* Data for processing *
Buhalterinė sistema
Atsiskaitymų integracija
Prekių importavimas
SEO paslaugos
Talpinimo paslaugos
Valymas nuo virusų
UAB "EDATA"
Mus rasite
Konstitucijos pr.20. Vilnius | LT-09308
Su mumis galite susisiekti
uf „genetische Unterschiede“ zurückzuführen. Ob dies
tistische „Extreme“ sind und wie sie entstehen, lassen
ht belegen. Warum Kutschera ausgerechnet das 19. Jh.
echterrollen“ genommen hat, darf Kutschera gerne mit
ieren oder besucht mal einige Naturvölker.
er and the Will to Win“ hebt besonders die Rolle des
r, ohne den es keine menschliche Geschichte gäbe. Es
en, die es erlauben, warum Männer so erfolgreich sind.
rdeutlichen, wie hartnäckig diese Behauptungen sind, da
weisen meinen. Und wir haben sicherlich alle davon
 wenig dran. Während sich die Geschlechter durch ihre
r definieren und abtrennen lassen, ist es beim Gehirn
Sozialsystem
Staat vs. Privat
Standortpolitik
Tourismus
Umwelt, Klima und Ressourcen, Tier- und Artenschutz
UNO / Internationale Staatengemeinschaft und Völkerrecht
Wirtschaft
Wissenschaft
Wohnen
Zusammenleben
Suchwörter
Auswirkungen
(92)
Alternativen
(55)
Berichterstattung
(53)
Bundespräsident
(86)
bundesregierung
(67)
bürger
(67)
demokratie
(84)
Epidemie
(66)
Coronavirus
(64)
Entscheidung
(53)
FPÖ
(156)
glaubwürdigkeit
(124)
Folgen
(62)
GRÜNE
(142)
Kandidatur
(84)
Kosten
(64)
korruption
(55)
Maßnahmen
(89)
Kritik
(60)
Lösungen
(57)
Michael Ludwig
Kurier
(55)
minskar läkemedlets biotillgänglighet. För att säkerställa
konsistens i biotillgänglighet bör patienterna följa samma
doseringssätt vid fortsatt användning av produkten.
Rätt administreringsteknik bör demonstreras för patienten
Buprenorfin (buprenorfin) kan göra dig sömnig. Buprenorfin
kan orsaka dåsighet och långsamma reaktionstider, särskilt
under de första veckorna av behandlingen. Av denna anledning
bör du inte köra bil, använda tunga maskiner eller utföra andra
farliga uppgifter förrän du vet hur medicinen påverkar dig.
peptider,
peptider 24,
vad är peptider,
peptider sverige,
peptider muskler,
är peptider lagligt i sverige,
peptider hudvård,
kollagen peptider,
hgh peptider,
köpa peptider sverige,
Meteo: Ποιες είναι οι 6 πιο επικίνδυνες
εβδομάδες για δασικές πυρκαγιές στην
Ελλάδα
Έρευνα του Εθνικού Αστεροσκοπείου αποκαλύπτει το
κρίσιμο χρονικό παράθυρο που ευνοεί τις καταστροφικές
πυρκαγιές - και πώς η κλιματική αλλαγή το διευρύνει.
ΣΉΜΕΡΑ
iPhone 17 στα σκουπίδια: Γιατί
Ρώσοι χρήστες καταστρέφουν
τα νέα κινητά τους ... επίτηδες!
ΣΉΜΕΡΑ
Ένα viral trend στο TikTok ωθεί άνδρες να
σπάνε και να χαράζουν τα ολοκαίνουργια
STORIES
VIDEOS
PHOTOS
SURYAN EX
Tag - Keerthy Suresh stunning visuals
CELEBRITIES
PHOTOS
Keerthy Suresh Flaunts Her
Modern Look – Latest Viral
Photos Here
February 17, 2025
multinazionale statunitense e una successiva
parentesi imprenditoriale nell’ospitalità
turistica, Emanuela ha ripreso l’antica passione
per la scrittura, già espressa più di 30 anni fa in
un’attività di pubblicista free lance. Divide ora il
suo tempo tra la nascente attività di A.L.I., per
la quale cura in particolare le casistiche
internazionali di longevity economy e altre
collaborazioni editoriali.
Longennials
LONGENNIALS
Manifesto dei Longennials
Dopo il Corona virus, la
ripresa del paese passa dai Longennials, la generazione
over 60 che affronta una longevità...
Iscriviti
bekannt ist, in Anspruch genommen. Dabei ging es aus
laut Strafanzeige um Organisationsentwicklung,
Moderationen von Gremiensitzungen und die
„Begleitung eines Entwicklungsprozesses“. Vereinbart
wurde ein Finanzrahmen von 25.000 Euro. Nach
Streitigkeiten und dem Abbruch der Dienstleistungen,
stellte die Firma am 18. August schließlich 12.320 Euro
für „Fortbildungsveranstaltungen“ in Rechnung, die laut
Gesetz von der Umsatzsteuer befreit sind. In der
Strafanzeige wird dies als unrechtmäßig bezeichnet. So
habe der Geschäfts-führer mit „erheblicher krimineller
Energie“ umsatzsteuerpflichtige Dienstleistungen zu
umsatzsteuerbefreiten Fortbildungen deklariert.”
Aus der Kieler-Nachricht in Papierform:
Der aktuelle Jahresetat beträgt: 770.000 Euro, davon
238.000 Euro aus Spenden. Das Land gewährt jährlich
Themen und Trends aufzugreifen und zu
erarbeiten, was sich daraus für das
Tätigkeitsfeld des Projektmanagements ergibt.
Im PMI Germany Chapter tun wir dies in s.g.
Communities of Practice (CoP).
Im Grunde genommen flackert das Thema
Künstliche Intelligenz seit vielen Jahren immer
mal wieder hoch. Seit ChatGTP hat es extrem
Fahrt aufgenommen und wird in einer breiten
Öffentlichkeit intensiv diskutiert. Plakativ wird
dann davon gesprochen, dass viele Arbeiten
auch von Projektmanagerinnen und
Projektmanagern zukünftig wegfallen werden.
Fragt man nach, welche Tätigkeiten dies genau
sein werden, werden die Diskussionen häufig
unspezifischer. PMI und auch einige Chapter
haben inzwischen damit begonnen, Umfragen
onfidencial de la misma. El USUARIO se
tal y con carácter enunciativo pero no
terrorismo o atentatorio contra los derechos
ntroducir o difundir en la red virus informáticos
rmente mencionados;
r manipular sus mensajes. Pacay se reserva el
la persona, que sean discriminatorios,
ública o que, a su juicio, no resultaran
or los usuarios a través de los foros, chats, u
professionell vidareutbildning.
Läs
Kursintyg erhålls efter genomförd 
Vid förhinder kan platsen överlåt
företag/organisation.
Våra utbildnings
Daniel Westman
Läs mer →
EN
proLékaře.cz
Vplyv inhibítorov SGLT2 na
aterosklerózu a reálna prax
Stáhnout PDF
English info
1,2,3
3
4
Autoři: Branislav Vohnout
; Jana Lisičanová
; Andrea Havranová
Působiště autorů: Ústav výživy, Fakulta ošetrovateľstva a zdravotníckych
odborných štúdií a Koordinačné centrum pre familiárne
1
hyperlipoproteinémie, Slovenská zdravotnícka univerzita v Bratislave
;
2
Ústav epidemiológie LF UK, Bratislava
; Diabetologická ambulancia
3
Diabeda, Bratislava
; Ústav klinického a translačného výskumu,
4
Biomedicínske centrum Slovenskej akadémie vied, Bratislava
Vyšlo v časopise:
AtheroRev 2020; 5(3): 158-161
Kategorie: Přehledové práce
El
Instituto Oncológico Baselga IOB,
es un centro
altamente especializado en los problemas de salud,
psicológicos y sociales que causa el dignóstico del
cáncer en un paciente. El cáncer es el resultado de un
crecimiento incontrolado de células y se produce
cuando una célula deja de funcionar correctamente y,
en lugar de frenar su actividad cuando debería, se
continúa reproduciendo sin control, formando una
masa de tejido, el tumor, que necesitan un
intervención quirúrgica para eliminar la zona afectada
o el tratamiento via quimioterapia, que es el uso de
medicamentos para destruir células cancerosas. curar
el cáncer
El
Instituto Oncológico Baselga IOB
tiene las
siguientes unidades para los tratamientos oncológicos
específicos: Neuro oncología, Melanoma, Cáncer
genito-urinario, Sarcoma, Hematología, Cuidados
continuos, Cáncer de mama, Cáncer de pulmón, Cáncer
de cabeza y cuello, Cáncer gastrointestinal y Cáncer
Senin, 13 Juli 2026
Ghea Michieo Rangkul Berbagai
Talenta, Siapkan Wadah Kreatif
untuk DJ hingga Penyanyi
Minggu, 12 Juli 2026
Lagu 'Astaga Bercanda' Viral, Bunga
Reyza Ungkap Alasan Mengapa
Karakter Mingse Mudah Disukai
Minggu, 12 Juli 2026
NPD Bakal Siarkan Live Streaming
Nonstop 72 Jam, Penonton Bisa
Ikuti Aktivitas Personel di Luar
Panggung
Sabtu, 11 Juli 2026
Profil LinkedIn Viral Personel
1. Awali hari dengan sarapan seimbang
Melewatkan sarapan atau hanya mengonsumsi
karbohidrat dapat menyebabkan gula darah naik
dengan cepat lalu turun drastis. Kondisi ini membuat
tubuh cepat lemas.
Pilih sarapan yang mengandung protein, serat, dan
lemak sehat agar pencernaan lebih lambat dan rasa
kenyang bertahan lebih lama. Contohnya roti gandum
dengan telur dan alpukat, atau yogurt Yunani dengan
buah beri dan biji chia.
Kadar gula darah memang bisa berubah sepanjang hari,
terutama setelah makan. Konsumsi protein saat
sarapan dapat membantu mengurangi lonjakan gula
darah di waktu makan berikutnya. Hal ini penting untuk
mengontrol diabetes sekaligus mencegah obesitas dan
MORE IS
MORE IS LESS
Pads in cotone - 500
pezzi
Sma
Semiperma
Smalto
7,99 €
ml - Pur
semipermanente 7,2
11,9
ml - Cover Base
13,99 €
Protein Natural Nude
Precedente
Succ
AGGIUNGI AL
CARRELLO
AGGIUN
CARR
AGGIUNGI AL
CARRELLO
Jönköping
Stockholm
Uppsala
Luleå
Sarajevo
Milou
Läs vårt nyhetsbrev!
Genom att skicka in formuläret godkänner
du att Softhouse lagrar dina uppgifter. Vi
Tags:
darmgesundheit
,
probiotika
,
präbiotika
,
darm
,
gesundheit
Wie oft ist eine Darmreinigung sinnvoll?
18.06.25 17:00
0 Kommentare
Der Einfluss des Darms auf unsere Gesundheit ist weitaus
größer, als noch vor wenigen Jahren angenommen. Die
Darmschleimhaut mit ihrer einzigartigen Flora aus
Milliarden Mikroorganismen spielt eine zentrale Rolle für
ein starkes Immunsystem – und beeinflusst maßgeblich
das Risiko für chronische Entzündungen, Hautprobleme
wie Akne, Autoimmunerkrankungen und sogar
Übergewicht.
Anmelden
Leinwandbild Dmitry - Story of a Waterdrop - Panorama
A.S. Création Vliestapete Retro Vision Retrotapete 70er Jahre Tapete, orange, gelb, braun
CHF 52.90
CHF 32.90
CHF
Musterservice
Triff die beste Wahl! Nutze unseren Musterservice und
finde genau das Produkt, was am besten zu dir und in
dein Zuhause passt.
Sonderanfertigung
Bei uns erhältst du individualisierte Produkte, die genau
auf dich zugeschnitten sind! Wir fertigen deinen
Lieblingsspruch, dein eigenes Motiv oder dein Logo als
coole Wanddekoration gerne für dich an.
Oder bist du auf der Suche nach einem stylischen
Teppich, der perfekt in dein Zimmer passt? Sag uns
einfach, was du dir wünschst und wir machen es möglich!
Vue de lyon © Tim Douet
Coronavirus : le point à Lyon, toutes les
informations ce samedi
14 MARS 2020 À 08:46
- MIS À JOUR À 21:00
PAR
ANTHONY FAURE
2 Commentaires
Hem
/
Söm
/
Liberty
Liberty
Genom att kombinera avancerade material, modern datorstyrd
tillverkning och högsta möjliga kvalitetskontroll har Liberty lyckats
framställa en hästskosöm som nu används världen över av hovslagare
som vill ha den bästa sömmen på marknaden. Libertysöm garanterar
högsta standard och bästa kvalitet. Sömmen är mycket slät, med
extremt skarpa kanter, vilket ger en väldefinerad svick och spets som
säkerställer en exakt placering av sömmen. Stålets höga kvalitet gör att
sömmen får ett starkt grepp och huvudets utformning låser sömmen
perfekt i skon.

* Work instructions *
From the entries above, restate word for word the lines from the line containing "är peptider lagligt" to the line containing "Manifesto dei Longennials", both ends included, and nothing more.

* The answer *
är peptider lagligt i sverige,
peptider hudvård,
kollagen peptider,
hgh peptider,
köpa peptider sverige,
Meteo: Ποιες είναι οι 6 πιο επικίνδυνες
εβδομάδες για δασικές πυρκαγιές στην
Ελλάδα
Έρευνα του Εθνικού Αστεροσκοπείου αποκαλύπτει το
κρίσιμο χρονικό παράθυρο που ευνοεί τις καταστροφικές
πυρκαγιές - και πώς η κλιματική αλλαγή το διευρύνει.
ΣΉΜΕΡΑ
iPhone 17 στα σκουπίδια: Γιατί
Ρώσοι χρήστες καταστρέφουν
τα νέα κινητά τους ... επίτηδες!
ΣΉΜΕΡΑ
Ένα viral trend στο TikTok ωθεί άνδρες να
σπάνε και να χαράζουν τα ολοκαίνουργια
STORIES
VIDEOS
PHOTOS
SURYAN EX
Tag - Keerthy Suresh stunning visuals
CELEBRITIES
PHOTOS
Keerthy Suresh Flaunts Her
Modern Look – Latest Viral
Photos Here
February 17, 2025
multinazionale statunitense e una successiva
parentesi imprenditoriale nell’ospitalità
turistica, Emanuela ha ripreso l’antica passione
per la scrittura, già espressa più di 30 anni fa in
un’attività di pubblicista free lance. Divide ora il
suo tempo tra la nascente attività di A.L.I., per
la quale cura in particolare le casistiche
internazionali di longevity economy e altre
collaborazioni editoriali.
Longennials
LONGENNIALS
Manifesto dei Longennials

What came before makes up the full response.